Thursday, July 06, 2017

NZ begins to right a grievous wrong

Today the New Zealand Parliament took the first steps toward righting a very serious historic wrong by providing a way for gay men who were convicted for consensual adult sexual activity prior to 1986, when laws against it were finally repealed, to have that conviction expunged. Parliament also apologised to those gay men for those convictions and the serious wrong done to them. This is an important first step to righting a serious historic wrong.

Prior to enactment of the Homosexual Law Reform Act in 1986, sex between males was illegal (sex between females was never illegal). As a result, many men—no one has any idea how many—were convicted for activity that would not be illegal today. This fact means that the convicted men would be obligated to reveal their conviction for any number of reasons, such as applying for some jobs or for visas to visit foreign countries. Having the law on the books also left gay men open to blackmail and extortion.

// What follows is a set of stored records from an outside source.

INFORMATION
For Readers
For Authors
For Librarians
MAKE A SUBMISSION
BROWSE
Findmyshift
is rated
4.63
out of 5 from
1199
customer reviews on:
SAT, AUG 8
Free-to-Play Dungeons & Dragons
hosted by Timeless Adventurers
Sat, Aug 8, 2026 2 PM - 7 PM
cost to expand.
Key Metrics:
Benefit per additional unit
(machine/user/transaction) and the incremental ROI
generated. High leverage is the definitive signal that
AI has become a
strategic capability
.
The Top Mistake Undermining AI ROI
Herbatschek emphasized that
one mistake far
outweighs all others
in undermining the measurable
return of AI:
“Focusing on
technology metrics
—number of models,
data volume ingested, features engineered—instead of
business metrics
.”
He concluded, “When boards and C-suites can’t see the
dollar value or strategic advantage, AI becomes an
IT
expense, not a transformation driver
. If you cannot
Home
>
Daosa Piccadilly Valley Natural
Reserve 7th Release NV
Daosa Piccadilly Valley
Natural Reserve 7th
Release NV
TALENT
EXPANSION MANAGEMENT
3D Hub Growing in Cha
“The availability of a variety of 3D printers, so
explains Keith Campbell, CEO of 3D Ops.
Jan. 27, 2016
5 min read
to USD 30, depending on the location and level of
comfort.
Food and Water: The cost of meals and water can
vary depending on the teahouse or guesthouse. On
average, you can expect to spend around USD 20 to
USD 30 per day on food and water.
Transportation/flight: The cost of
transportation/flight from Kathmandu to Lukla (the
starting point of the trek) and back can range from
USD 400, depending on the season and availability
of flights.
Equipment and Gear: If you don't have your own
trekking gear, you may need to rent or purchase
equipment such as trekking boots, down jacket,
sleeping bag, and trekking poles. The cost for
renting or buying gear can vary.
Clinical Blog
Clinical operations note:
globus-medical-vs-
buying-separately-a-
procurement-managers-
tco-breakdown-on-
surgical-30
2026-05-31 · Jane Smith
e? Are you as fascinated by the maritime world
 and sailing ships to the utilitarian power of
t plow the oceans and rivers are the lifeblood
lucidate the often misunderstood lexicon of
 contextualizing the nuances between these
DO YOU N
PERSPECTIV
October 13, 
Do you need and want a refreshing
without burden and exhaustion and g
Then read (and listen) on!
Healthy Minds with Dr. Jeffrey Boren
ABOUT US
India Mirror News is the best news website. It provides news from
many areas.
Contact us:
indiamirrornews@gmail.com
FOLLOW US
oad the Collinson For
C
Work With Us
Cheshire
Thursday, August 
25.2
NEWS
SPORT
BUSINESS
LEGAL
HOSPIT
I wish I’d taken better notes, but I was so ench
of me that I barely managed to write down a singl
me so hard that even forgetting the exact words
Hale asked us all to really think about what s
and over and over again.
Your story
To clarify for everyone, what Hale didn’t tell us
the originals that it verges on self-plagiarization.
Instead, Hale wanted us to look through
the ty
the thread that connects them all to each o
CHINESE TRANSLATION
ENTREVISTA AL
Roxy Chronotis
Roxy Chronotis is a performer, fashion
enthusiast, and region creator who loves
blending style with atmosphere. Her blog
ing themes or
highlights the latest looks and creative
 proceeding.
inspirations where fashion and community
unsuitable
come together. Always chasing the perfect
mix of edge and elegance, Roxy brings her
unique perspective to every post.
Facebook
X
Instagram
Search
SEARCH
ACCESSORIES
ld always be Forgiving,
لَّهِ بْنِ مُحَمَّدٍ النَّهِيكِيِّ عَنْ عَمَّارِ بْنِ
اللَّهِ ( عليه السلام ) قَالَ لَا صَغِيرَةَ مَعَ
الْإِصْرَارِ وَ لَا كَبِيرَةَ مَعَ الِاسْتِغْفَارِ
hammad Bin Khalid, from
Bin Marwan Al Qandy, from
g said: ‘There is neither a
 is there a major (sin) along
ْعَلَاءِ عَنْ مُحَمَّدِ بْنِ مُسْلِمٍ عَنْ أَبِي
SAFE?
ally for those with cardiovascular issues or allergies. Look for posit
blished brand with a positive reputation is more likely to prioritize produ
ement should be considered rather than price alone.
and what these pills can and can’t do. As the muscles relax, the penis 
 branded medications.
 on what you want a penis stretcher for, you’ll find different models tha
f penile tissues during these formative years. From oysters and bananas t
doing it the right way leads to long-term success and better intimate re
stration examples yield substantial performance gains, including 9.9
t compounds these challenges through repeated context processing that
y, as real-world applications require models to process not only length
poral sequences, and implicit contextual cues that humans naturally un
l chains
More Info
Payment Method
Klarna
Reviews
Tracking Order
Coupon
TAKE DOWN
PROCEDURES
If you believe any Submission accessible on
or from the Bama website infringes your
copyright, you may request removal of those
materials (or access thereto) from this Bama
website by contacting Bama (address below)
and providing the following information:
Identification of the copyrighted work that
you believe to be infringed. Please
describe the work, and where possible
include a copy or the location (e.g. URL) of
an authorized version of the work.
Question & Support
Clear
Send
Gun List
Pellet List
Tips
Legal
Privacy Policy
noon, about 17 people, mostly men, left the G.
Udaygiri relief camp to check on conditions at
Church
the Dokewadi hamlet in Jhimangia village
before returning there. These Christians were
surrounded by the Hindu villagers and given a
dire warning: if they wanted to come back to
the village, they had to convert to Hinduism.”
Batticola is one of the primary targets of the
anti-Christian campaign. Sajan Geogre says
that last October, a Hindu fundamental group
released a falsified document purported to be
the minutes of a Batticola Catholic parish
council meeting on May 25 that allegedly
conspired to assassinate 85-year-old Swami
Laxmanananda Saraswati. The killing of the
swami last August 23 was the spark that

The bill, the Criminal Records (Expungement of Convictions for Historical Homosexual Offences) Bill, which passed its first reading today (video above), is long overdue. The government resisted action for years because they thought it was too difficult because the old law was over-broad and imprecise. In the days of the law, prosecutions almost never made a distinction between consensual sexual activity between adult men, which has been legal since 1986, and activity that would still be illegal, such as non-consensual sex (assault) and sex where one or both partner is below the legal age of consent (currently 16).

The government finally realised that the extreme injustice of the old law demanded remedy to erase the arrests, convictions, and imprisonments, and extreme pain and human damage that law was responsible for. So, men convicted for consensual sexual activity with another adult will be able to apply to have their convictions expunged. If the victim of the law has died, their partner or family can apply on their behalf. And, upon passage, the New Zealand Parliament will go on record as expressing its regret for all the harm the old law did.

Critics have said there should have been a blanket pardon, and it’s true that some men may have been convicted for activity that would still be a crime, however, there are documented cases where a white man was let off and his Māori partner was convicted of assault. Similarly, when both partners were under age, sometimes only one partner was prosecuted, with the white or higher class man escaping prosecution. So it’s not enough to just provide relief only to men convicted of consensual adult sexual activity. The process for judging applications for expungement must be flexible enough to right wrongful convictions that may seem, at first glance, to have been legitimate.

The other unresolved issue is compensation. A truly just end to this sorry story must mean that the surviving victims of the old law are compensated for their suffering and victimisation. Any such payment is by necessity a token, but it is a tangible symbol of the New Zealand Parliament expressing its regret for what happened, and it would give real strength to its much-delayed apology.

But even with those short-comings, this bill is an important and historic moment: It is a message from Parliament that New Zealand values LGBT people, that they are truly the equals of their heterosexual friends and family members. It is one of the last remaining legislative remedies needed to fulfill that promise. Better late than never.

One final note: Even as I say the bill needs to go farther than the government wants, I’m aware of how much farther this goes than some countries have been willing to go. For example, I don’t know that any US state has apologised for the harm done by their laws. In fact, some states still have such laws on their books, and that’s inexcusable. Far worse, in some counties gay men can STILL be put to death for being who they are.

Today was a very important day for New Zealand, and for LGBT people here and in the world. There’s so much more work needed around the world, absolutely, but here in New Zealand we’re working on finding a way forward. Well done to all those who helped move this forward.

The video above from the New Zealand Parliament is the entire debate on the First Reading. It’s just under an hour and a half, but it’s worth watching to see what it looks like when politicians speak on a matter relating to LGBT people without extremist politicians saying crazy things. American politicans could learn a LOT.